3 Common Reasons Why People Have Eating Disorders

Eating disorders are complex conditions and experts are still learning about what causes them. However, they are known to result from people attempting to cope with painful emotions and feelings by controlling food. Over time, this will damage their physical and emotional health and self-esteem. People with eating disorders have a distorted view of their weight and body shape, and feel an intense fear of gaining weight. They often use unhealthy behaviors such as excessive dieting, bingeing and purging to try to avoid gaining weight.

Researchers know that some of the risk factors for eating disorders include genetics, a history of mental illness and certain personality traits. Having a first degree relative (a parent, sibling or child) with an eating disorder increases the likelihood that a person will develop an eating disorder. A history of a traumatic experience, including sexual or physical abuse, may also increase the risk for developing an eating disorder. Other risk factors include a history of depression, anxiety or obsessive-compulsive disorder (OCD). People with eating disorders often have a high level of perfectionism and are highly dissatisfied with their appearance.

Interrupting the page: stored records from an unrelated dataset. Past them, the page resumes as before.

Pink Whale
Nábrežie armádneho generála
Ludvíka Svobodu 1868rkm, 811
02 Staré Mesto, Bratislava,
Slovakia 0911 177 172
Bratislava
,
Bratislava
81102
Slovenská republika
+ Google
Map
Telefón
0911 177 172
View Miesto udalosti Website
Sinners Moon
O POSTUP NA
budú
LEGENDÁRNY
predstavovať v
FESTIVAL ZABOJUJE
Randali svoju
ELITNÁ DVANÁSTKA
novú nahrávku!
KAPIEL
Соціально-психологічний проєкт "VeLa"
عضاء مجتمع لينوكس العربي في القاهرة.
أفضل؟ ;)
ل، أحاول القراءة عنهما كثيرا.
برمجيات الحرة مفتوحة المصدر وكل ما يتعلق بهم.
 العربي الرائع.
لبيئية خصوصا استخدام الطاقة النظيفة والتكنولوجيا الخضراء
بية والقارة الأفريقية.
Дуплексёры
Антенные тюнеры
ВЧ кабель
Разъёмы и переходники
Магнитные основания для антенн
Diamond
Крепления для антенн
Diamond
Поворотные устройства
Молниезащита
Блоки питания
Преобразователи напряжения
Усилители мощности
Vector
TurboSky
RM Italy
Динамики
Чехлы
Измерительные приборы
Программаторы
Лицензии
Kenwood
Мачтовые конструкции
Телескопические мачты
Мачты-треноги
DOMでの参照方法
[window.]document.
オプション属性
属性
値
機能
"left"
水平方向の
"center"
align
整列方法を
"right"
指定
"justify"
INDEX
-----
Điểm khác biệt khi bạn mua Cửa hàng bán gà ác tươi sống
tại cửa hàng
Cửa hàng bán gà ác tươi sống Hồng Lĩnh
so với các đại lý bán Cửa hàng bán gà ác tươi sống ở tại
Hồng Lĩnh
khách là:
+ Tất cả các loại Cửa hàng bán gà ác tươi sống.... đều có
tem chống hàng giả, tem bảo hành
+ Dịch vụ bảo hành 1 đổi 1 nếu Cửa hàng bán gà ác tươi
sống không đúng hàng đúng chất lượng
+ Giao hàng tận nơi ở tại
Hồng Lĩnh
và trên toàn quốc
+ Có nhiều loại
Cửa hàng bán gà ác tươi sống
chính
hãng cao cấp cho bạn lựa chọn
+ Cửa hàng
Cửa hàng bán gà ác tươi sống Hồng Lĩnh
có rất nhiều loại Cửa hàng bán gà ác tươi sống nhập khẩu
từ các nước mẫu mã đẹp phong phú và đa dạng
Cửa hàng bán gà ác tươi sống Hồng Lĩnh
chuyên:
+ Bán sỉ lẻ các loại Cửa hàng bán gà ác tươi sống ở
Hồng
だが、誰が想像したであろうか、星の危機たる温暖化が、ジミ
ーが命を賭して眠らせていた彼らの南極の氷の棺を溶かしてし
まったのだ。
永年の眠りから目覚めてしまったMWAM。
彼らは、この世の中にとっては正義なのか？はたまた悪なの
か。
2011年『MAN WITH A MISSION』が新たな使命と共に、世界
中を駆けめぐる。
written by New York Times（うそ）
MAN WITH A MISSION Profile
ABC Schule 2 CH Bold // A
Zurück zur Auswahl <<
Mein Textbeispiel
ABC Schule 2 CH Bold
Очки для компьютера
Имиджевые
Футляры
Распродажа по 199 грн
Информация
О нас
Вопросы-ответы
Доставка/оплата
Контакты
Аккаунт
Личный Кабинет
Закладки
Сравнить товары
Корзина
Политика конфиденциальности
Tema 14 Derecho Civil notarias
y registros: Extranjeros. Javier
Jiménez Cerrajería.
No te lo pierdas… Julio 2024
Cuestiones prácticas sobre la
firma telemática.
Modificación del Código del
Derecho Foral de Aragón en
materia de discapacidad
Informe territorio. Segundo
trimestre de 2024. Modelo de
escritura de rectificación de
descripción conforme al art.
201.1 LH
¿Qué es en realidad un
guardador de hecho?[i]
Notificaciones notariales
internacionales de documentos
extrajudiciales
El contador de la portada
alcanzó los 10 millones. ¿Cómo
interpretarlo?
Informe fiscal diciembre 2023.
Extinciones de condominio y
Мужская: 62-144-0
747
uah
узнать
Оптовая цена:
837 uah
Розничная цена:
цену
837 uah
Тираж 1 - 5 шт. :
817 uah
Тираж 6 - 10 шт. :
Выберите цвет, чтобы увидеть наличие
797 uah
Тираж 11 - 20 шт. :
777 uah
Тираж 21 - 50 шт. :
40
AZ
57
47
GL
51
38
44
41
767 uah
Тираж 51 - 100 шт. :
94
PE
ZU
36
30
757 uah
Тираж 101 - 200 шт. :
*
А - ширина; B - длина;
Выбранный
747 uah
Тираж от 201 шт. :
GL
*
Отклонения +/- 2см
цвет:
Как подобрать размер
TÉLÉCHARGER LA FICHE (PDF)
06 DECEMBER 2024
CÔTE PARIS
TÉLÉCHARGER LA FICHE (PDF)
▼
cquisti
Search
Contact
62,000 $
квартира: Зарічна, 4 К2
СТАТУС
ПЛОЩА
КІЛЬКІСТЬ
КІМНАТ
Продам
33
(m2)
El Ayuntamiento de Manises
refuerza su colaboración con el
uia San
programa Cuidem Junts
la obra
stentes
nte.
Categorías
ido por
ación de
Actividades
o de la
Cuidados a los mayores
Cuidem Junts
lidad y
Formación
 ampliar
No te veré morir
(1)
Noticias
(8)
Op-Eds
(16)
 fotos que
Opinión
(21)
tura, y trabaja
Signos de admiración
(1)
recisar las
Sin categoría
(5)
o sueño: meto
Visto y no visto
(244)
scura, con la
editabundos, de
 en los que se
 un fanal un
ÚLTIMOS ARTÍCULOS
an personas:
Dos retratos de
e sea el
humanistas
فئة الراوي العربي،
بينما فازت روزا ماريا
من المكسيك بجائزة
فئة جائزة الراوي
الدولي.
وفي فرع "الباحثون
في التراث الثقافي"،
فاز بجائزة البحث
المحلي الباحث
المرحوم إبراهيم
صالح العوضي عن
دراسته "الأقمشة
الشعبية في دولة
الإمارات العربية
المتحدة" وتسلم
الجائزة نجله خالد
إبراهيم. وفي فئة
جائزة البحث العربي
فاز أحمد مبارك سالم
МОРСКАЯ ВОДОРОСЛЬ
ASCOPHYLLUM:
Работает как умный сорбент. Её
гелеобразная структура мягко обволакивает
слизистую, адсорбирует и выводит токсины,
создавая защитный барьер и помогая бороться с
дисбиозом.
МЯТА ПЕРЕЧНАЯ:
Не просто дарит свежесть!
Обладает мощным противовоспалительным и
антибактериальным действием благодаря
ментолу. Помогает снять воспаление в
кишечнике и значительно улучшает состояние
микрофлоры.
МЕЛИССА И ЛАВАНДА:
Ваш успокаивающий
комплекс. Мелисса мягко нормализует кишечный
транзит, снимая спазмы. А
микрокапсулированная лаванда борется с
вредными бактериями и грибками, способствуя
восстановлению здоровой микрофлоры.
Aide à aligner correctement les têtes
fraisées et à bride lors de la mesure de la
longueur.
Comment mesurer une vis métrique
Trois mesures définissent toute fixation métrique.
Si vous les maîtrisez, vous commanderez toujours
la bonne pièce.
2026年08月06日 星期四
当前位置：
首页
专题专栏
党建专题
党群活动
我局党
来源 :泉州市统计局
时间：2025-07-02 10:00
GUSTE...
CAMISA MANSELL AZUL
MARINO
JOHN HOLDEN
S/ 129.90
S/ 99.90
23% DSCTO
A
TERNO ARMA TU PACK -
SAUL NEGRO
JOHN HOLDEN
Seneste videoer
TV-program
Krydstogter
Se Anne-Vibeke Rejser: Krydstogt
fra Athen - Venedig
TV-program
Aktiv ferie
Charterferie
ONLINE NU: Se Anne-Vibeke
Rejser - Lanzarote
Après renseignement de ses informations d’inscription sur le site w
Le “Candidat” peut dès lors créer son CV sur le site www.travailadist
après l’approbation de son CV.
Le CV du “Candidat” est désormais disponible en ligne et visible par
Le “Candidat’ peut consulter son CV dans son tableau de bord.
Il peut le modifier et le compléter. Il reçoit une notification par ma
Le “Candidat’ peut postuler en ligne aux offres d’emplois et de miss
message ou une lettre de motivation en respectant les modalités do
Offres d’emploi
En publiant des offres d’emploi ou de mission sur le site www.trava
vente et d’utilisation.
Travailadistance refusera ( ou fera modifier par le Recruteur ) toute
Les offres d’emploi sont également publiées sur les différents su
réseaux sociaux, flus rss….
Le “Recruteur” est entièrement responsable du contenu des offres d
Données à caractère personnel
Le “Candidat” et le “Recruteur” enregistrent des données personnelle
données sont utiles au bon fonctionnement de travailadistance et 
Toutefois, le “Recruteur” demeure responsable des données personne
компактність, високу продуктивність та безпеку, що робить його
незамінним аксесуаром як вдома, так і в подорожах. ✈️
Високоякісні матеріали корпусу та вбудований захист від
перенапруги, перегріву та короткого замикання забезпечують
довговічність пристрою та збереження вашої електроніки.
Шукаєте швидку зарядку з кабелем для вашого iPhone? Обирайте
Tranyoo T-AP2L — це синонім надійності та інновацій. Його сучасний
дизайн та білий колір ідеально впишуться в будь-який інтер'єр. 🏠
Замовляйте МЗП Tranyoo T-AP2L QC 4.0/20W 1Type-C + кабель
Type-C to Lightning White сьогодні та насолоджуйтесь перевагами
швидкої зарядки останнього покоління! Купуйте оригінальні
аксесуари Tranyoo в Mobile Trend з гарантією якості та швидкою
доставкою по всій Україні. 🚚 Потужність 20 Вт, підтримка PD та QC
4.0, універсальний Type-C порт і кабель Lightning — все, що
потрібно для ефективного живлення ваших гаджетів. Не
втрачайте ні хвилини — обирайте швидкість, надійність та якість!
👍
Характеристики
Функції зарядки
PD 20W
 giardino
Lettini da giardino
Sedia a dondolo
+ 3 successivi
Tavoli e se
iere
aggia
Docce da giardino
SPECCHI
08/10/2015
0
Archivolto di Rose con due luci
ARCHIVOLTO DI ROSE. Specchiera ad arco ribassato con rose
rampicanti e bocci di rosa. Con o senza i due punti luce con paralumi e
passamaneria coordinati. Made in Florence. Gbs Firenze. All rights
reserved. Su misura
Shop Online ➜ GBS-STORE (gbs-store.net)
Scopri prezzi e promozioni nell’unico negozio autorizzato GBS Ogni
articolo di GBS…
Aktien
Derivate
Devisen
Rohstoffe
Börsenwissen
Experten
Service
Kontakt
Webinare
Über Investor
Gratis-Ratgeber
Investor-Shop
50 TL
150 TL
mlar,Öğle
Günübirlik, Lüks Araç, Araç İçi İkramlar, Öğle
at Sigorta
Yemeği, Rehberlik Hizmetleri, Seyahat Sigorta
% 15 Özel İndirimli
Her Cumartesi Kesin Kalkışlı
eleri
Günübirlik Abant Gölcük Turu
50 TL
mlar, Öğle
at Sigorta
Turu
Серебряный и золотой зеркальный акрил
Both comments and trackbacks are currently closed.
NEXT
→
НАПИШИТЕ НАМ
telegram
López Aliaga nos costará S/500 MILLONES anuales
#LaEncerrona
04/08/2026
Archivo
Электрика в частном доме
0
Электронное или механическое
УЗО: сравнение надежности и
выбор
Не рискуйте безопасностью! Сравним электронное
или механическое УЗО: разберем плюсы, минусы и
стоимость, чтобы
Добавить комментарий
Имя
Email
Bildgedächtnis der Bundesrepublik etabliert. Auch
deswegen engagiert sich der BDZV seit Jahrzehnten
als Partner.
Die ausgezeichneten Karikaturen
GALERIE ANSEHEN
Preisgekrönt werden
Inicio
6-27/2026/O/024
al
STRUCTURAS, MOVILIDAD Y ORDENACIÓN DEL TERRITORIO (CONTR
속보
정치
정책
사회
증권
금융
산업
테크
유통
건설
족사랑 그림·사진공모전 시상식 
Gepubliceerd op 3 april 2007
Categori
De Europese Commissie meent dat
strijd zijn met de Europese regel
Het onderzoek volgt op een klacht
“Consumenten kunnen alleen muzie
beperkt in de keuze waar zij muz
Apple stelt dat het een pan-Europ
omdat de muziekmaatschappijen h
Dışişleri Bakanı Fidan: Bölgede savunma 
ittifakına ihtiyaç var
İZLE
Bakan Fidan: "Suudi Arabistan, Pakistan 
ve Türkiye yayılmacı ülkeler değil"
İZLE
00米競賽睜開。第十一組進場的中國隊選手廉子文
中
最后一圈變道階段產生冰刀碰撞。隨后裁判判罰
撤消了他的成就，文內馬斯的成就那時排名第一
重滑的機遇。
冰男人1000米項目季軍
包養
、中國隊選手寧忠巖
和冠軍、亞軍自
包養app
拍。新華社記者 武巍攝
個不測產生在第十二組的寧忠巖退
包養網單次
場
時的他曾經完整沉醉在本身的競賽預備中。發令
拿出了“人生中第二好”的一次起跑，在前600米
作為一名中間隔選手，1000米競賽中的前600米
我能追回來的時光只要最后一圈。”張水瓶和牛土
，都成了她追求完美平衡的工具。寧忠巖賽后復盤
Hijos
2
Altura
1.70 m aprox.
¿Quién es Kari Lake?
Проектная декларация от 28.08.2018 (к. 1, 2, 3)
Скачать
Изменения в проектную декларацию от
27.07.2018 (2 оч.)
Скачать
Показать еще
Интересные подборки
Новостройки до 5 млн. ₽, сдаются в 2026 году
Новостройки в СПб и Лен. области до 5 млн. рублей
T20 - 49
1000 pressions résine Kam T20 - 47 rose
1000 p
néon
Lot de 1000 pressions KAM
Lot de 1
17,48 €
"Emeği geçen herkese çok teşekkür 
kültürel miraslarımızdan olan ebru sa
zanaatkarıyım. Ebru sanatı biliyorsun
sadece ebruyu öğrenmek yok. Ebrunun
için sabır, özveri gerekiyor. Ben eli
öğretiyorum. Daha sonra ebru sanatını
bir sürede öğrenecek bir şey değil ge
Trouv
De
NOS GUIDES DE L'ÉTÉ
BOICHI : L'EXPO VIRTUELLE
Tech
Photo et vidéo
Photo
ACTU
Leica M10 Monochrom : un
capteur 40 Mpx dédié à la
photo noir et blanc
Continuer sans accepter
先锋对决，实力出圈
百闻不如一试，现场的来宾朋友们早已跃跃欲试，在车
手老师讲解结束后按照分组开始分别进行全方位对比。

Binge eating disorder (BED) is characterized by episodes of consuming large amounts of food in a short period of time. Then, due to guilt or shame, they engage in compensatory behavior to prevent weight gain such as vomiting or extreme exercise. Some people with binge eating disorder also engage in other forms of malnutrition such as skipping meals or changing their insulin doses. This can cause serious medical problems like dehydration, heart complications, acid reflux and nutrient deficiencies.

Bulimia nervosa is another type of eating disorder that involves cycles of binge eating followed by purging. This is a dangerous and life-threatening condition that causes a variety of health problems, including dental and digestive issues, dehydration, electrolyte imbalances and even death. People with bulimia are preoccupied with weight and body shape and have severe and harsh self-judgments of their appearance.

Athletes and people who are extremely preoccupied with their athletic performance are at higher risk for developing an eating disorder. The risk is particularly high for female athletes who play sports requiring a lot of physical exertion. This is sometimes called Female Athlete Triad Syndrome.

Several different types of eating disorders exist and they can affect all genders, ages and ethnicities. The most common types of eating disorders are anorexia nervosa, which is characterized by an unhealthily low body weight and an extreme fear of gaining weight; bulimia nervosa, which involves alternating episodes of bingeing and purging; and other specified feeding and eating disorders, which includes symptoms such as lack of interest in food, refusing certain textures or avoiding specific foods without a medical reason. Regardless of the type of eating disorder, people who have them are suffering from severe malnutrition and often suffer from other health problems, such as heart disease and depression. These health problems can be avoided with the right treatment. Despite this, many people with eating disorders do not seek help because they are often ashamed of their symptoms or believe they can overcome them on their own.